__Listed records__.
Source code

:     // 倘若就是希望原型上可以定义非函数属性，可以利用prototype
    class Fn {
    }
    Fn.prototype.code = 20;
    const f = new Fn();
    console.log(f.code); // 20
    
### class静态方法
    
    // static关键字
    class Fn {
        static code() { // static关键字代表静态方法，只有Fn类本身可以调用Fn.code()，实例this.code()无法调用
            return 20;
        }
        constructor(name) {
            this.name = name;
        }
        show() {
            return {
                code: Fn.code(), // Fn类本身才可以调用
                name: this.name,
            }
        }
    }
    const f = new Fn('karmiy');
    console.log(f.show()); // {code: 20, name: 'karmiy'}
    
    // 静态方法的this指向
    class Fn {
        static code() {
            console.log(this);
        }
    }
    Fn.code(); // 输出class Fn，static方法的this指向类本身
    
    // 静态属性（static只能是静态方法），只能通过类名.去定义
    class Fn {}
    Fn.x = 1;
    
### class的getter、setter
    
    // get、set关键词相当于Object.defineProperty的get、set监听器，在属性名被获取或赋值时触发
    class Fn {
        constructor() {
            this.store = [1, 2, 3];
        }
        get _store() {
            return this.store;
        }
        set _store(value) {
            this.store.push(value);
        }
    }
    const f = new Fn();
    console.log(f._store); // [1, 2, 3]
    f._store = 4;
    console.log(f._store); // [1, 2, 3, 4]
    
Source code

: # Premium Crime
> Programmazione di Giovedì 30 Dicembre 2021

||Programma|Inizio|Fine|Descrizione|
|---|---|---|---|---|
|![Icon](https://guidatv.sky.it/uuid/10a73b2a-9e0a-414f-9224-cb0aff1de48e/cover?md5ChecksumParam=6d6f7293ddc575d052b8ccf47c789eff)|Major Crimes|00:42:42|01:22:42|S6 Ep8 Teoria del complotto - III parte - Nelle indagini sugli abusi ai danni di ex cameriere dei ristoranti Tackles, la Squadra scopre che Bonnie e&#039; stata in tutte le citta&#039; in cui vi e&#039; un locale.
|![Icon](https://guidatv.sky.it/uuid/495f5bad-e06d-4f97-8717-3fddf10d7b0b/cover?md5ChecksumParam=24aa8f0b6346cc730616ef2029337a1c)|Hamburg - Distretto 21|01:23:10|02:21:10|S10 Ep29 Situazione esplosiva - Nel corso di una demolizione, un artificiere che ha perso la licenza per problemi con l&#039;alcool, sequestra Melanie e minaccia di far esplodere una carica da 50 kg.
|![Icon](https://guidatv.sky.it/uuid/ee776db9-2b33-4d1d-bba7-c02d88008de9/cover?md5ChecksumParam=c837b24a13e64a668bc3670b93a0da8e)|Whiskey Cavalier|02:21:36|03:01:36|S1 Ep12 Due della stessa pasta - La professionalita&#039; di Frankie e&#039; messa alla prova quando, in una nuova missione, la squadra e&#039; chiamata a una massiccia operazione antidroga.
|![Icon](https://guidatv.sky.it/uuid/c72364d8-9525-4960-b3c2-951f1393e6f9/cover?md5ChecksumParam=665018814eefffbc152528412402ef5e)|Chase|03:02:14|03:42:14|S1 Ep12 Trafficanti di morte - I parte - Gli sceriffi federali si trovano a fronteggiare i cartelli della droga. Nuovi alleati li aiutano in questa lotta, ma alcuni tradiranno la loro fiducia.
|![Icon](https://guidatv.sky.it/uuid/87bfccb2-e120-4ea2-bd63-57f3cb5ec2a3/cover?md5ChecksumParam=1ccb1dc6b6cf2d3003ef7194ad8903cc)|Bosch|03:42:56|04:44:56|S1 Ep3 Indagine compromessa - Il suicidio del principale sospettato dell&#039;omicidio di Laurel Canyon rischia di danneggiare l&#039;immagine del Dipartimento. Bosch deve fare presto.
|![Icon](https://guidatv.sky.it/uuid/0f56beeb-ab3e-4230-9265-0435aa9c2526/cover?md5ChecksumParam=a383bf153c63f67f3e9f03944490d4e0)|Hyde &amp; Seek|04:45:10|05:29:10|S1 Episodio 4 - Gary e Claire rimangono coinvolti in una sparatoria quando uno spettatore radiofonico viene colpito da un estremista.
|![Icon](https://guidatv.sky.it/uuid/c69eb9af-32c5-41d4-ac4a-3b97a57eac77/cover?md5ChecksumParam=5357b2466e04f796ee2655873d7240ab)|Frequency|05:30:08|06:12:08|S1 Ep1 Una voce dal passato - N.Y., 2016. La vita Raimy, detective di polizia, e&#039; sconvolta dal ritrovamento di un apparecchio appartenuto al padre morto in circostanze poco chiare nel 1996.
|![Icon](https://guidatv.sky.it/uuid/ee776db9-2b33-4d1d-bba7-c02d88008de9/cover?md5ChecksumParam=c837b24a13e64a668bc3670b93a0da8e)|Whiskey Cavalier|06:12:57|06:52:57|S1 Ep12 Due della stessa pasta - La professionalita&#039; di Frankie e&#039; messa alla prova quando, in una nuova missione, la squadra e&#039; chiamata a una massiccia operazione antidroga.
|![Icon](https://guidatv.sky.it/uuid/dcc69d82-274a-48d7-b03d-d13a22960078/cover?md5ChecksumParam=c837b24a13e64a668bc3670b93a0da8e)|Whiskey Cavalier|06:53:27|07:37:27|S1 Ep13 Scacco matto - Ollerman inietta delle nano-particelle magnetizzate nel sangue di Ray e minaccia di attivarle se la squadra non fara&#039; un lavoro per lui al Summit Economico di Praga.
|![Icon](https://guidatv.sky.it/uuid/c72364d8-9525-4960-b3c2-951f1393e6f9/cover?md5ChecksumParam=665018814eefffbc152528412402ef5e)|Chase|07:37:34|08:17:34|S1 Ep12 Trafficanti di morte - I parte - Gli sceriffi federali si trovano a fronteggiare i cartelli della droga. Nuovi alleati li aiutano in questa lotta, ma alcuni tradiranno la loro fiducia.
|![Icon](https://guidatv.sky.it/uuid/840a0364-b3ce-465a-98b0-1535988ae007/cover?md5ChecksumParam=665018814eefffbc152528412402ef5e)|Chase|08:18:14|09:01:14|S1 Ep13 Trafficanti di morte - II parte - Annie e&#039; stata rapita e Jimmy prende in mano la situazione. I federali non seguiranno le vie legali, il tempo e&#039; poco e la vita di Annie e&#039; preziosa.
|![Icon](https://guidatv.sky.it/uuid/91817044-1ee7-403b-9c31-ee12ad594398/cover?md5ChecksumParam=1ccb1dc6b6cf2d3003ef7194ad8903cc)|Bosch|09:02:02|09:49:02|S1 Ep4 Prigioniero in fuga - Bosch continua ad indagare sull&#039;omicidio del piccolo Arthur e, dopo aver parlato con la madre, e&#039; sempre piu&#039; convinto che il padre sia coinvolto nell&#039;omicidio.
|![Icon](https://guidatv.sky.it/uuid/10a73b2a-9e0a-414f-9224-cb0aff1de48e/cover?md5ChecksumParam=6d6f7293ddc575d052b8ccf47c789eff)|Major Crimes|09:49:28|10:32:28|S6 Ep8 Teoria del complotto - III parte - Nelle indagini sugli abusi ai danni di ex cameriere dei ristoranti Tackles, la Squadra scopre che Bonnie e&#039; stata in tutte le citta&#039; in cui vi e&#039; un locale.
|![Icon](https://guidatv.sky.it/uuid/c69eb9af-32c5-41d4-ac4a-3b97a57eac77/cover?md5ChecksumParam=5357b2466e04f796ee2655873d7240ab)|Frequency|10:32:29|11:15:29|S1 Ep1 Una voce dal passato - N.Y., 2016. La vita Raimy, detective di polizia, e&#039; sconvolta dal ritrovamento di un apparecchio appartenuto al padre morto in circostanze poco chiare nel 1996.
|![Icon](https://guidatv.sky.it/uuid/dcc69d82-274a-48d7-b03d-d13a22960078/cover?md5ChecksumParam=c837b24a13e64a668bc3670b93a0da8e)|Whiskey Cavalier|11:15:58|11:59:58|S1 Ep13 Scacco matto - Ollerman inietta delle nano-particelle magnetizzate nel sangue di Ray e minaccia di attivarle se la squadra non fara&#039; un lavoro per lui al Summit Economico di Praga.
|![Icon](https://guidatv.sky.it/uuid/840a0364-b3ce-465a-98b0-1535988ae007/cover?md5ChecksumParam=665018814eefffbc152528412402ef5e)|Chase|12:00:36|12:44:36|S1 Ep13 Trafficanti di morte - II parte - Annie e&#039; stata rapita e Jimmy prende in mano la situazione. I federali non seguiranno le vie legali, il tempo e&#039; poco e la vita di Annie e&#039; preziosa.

__Exercise brief__.
Gather up, from the records above, each line where the word "name" appears.

__Output for this task__.
        constructor(name) {
            this.name = name;
                name: this.name,
    console.log(f.show()); // {code: 20, name: 'karmiy'}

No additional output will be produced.